Preziosa perla quella dal soprano Vittoria Yeo, intensa e vibrante Liu. Già la frase “Perchè un dì nella reggia mi hai sorriso” ha avuto una luce propria notevolissima, grazie anche al fatto che Oren gliel’ha servita su un vassoio d’argento, con un sostegno orchestrale struggente. Dove poi ha stravinto è stato nella scena del sacrificio, facendo scattare l’arena in prolungati applausi e grida di brava. Giorgio Giuseppini, nella parte di Timur, ha ottenuto un altro record: che la sua frase finale, tenuta con un pregevole corona, sia stata sottolineata da un inarrestabile applauso.

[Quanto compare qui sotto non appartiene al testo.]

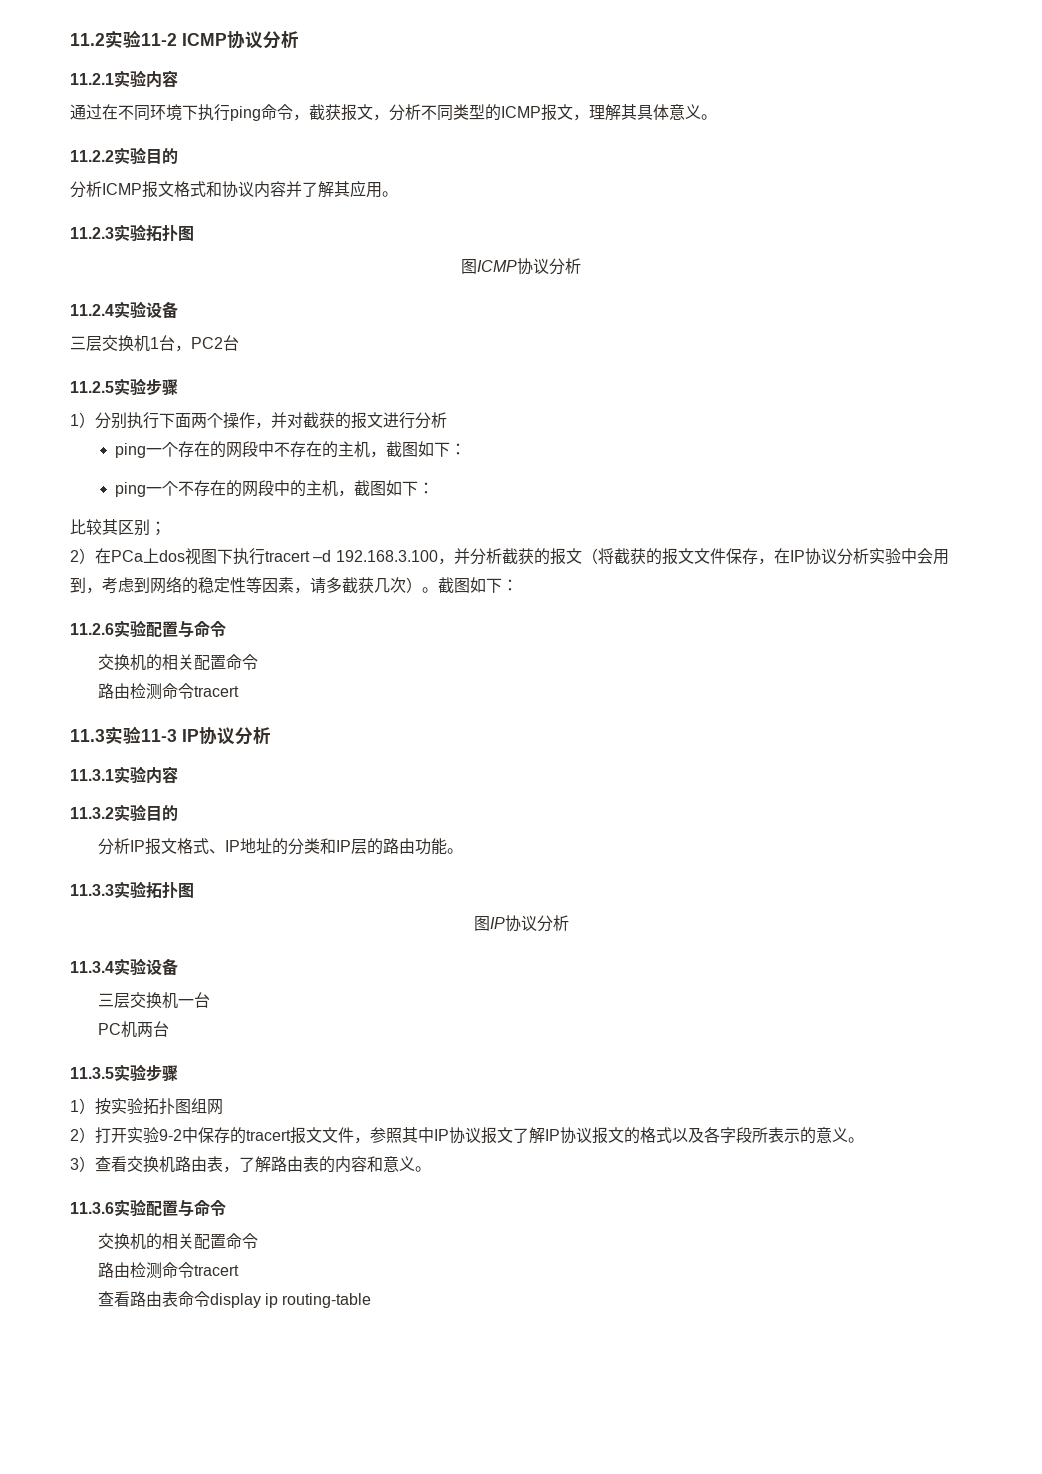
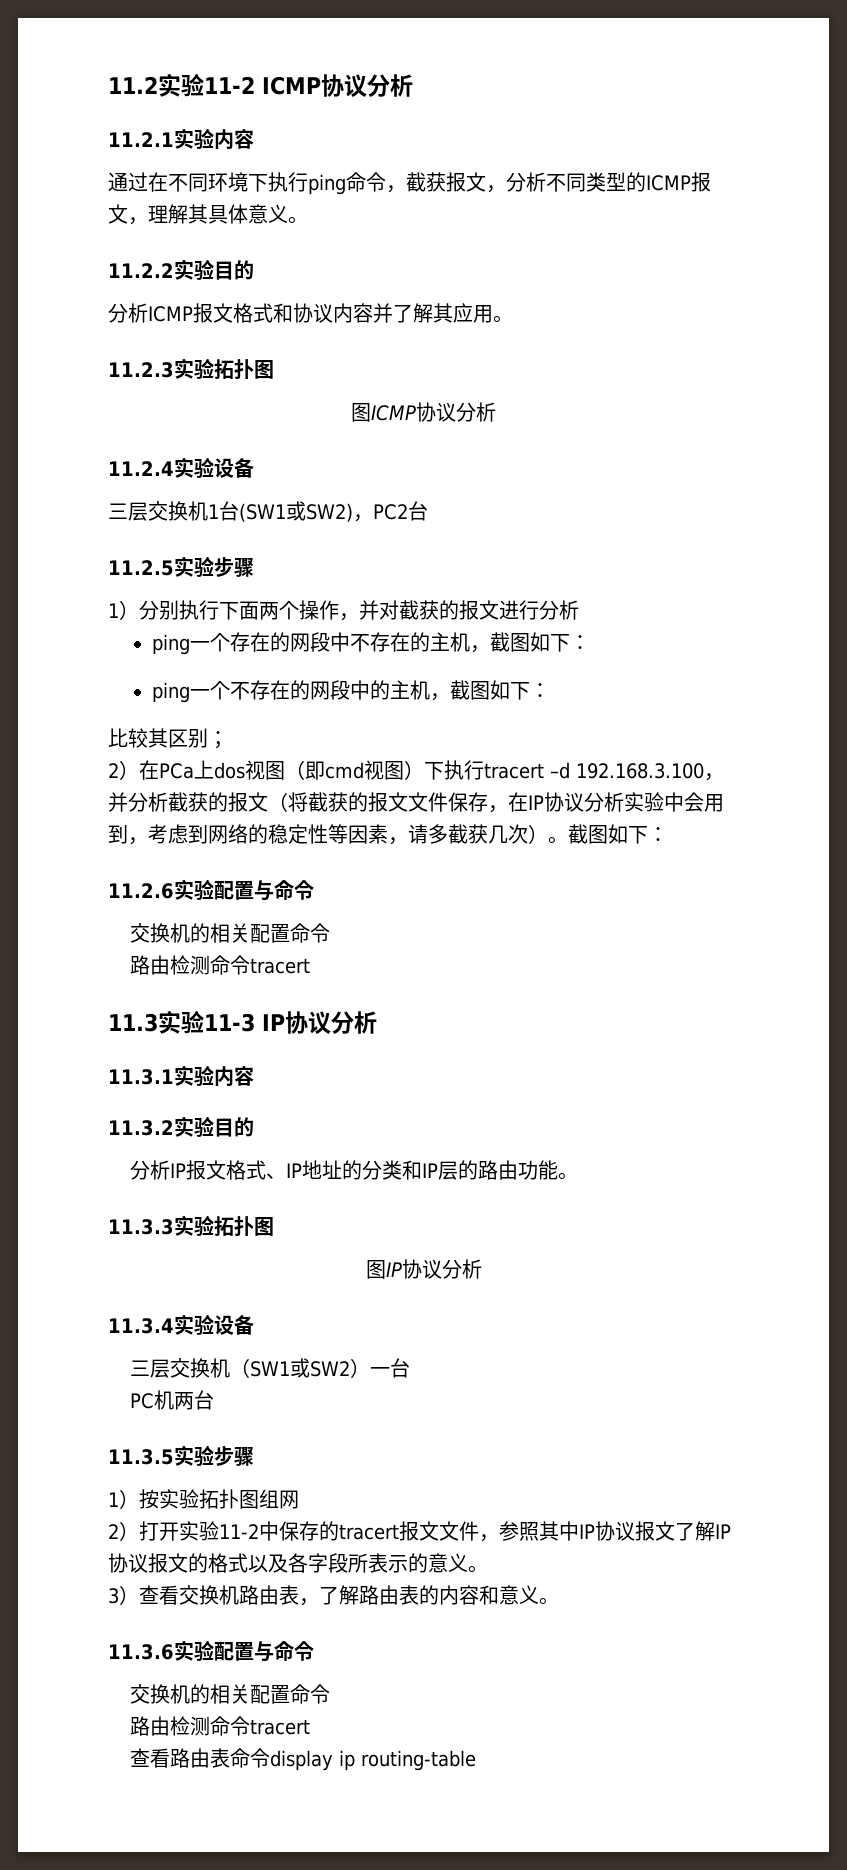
(175, 343) none -> [239,501,353,522] (SW1或SW2)
(217, 556) none -> [285,760,424,780] （即cmd视图）
(178, 1000) none -> [230,1358,371,1378] （SW1或SW2）
[159,1129,182,1141] 9-2 -> [219,1524,259,1539] 11-2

Molto bene le tre maschere: il Pong di Francesco Pittari (che si alterna con la Scala ne Il Pirata cantando la parte di Itulbo), il Pang di Marcello Nardis e soprattutto il Ping di Federico Longhi che ha la parte principale nel terzetto e che ha cantato con schietta vocalità baritonale. Adeguati il Mandarino di Gianluca Breda, l’Imperatore di Antonello Ceron e, col suo urlo straziante di morte, il Principe di Persia di Ugo Tarquini.